Still, the rise in oil prices from an average of $28 in 2003 has made commodity traders far superior performers than investors in the stock market. And for a while, that performance encouraged even more investors to pour even more money into oil futures.

Now some of the traders themselves wonder if they will drive prices too low by selling off once-profitable positions that are turning sour.

“On the way up, there is buying greed,” said Gary Pokoik, who manages Hedge Ventures Energy, a Los Angeles hedge fund. “And on the way down there is a selling panic. The drop could snowball.”

He added that the problems revealed at Amaranth could be repeated. “There is always a manager out there who uses a lot of leverage to make a call that goes sour,” he added. “When they are wrong, they get wiped out.”

Mr. Pokoik said that his modest-size fund, about $40 million, was tilted 70 percent toward long positions in energy stocks only two weeks ago, expecting prices to rise again.

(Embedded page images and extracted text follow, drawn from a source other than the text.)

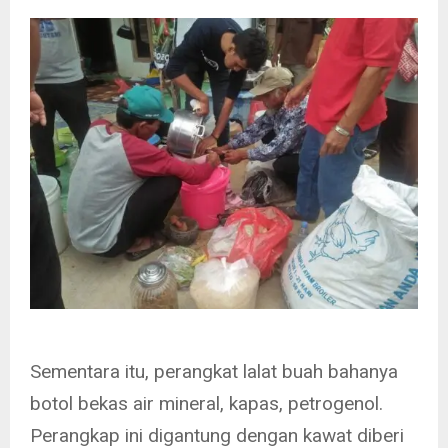
Sementara itu, perangkat lalat buah bahanya
botol bekas air mineral, kapas, petrogenol.
Perangkap ini digantung dengan kawat diberi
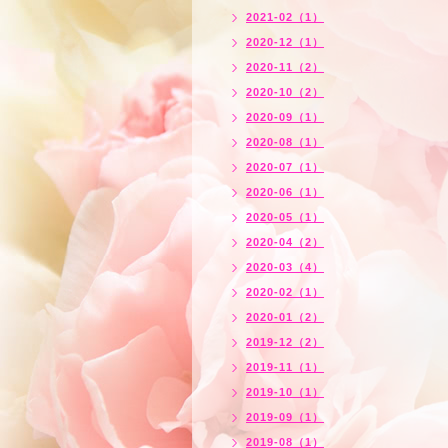
2021-02（1）
2020-12（1）
2020-11（2）
2020-10（2）
2020-09（1）
2020-08（1）
2020-07（1）
2020-06（1）
2020-05（1）
2020-04（2）
2020-03（4）
2020-02（1）
2020-01（2）
2019-12（2）
2019-11（1）
2019-10（1）
2019-09（1）
2019-08（1）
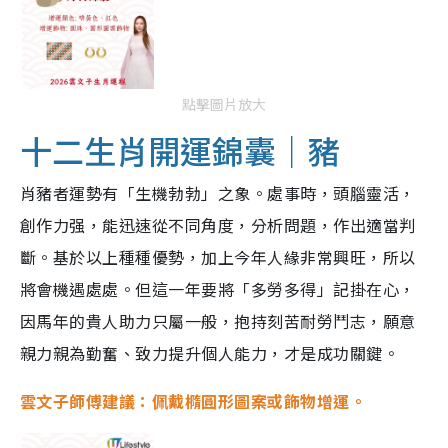
點擊圖片放大
十二生肖開運錦囊｜豬
肖豬者運勢有「生機勃勃」之象。處事時，頭腦靈活，
創作力强，能迅速從不同角度，分析問題，作出適當判
斷。基於以上種種優勢，加上今年人緣非常興旺，所以
將會機遇處處。但這一年要將「多勞多得」記掛在心，
因馬年的貴人助力只屬一般，抱持刻苦耐勞鬥志，願意
親力親為勤奮、致力提升個人能力，才是成功關鍵。
雲文子師傅建議：佩戴橢圓形圖案或飾物增運。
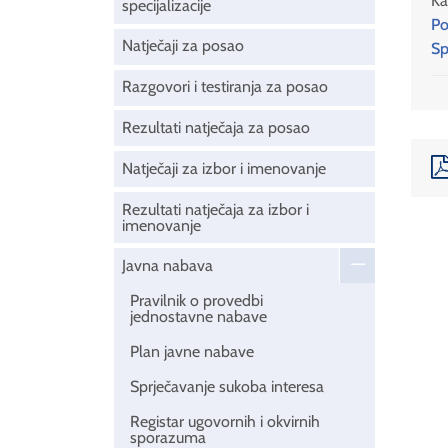
Ka
specijalizacije
Po
Natječaji za posao
Sp
Razgovori i testiranja za posao
Rezultati natječaja za posao
Natječaji za izbor i imenovanje
Rezultati natječaja za izbor i
imenovanje
Javna nabava
Pravilnik o provedbi
jednostavne nabave
Plan javne nabave
Sprječavanje sukoba interesa
Registar ugovornih i okvirnih
sporazuma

Now his portfolio is evenly split between long and short positions as he has begun to bet that stocks in the oil service sector will fall further.

For him the essential ingredient to energy price stability is good weather, with the possibility of more large drops in crude prices if the coming winter is warm.

Art Gelber, president of Gelber & Associates in Houston, a consulting firm that advises hedge funds, said there was a “change in psychology” in the oil market about two weeks ago right after Chevron announced the discovery of huge oil fields in deep waters of the Gulf of Mexico.

Even though those fields will not begin pumping oil for several years, he said “the fear of short supply due to Indian and Chinese demand as well as political instability has given way to optimism that we may have additional control over domestic supply.”

Traders, however, are also planning for the day when prices will rise again. “We will be long again when prices are a lot lower and Wall Street hates the group,” said Adam Newar, founder and manager of Eden Capital Management in Houston, a $220 million hedge fund that has been shorting a number of energy stocks the last four to six months.

But for the moment he is being cautious, taking careful bets on the other side of the action. “Oil,” he said, “can easily go into the 50’s here.”